* _WHAT TO DO_
a: Decide whether each statement agrees with the interview transcript. Answer yes or no, and quote the deciding words. (i) Geithner says the financial system faced the prospect of catastrophic failure for the first time in almost a century. (ii) Geithner answers "Are we out of the woods?" with a plain yes. (iii) Geithner says he was not worried during those weeks and months.
b: Answer these questions from the interview transcript, one a line:
(i) What did Congress ultimately provide for the government?
(ii) Against which past points in time does Geithner measure the current position?
(iii) Whom does Geithner say the damage would affect?
c: Output the interview transcript from "GEITHNER: I think" to "around the world." word for word.

MORAN: Were there times during those weeks and months that you thought this whole thing could go down?

GEITHNER: Absolutely.

MORAN: The whole financial system could collapse?

GEITHNER: Absolutely. I think we did. We were really at the edge of the abyss. And for the first time in really almost a century, we faced the prospect of a catastrophic failure of our financial system. And that's why it was so important. What Congress ultimately did, which was to provide exceptional authority for the government, was absolutely important to help stabilize the system. And it's our -- you know it's take extraordinary actions just to bring the system to the point where we are today where you're seeing a little bit more stability, a little bit more confidence and the beginning of the process of repair.

MORAN: Are we out of the woods?

GEITHNER: We are in a better position than we were three, six, nine months ago.

MORAN: Is that a yes?

GEITHNER: I think we are in a better -- much better position to get through this. But not -- only because your president, working with the Congress and countries around the world, was willing and able to put a substantial force at work to help get people back to work, help bring confidence back, help provide some stability to the financial system.

MORAN: As somebody who's spent a lifetime in these matters, in those weeks and months when were at the edge of the abyss, as you say, were you scared?

GEITHNER: I was very worried about the basic fabric of the stability of our system. Absolutely. I think, again, it was something I don't think anybody had ever seen in their lifetime. And as you saw from the events that followed, it was clear it was going to cause enormous damage to the basic lives of millions of Americans and people around the world.

* _DATA SHOWN_
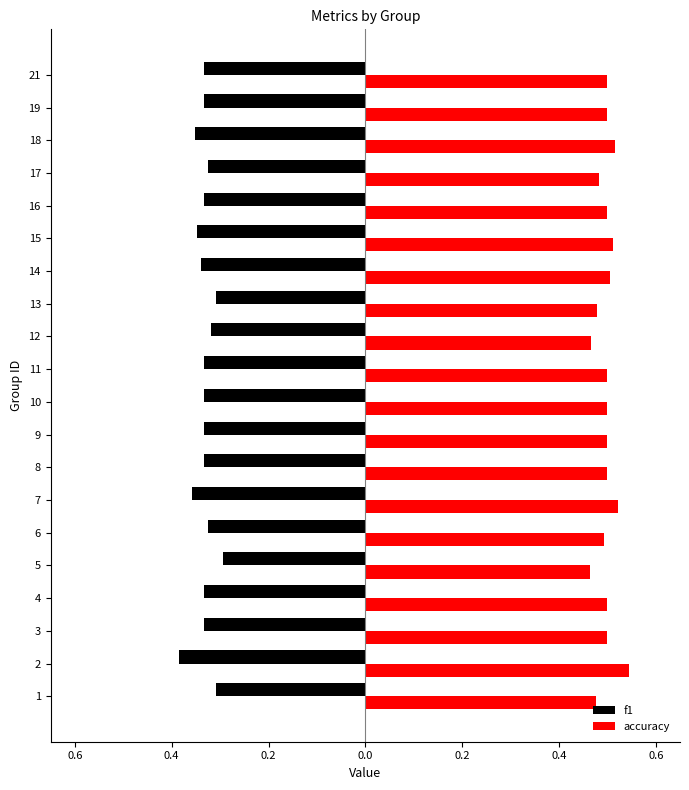

Read the accuracy value at 14.

0.5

* _RESULTS BY TASK_
a:
(i) Yes: "for the first time in really almost a century, we faced the prospect of a catastrophic failure of our financial system."
(ii) No: "We are in a better position than we were three, six, nine months ago."
(iii) No: "I was very worried about the basic fabric of the stability of our system."

b:
(i) Exceptional authority.
(ii) Three, six, and nine months ago.
(iii) Millions of Americans and people around the world.

c:
GEITHNER: I think we are in a better -- much better position to get through this. But not -- only because your president, working with the Congress and countries around the world, was willing and able to put a substantial force at work to help get people back to work, help bring confidence back, help provide some stability to the financial system.

MORAN: As somebody who's spent a lifetime in these matters, in those weeks and months when were at the edge of the abyss, as you say, were you scared?

GEITHNER: I was very worried about the basic fabric of the stability of our system. Absolutely. I think, again, it was something I don't think anybody had ever seen in their lifetime. And as you saw from the events that followed, it was clear it was going to cause enormous damage to the basic lives of millions of Americans and people around the world.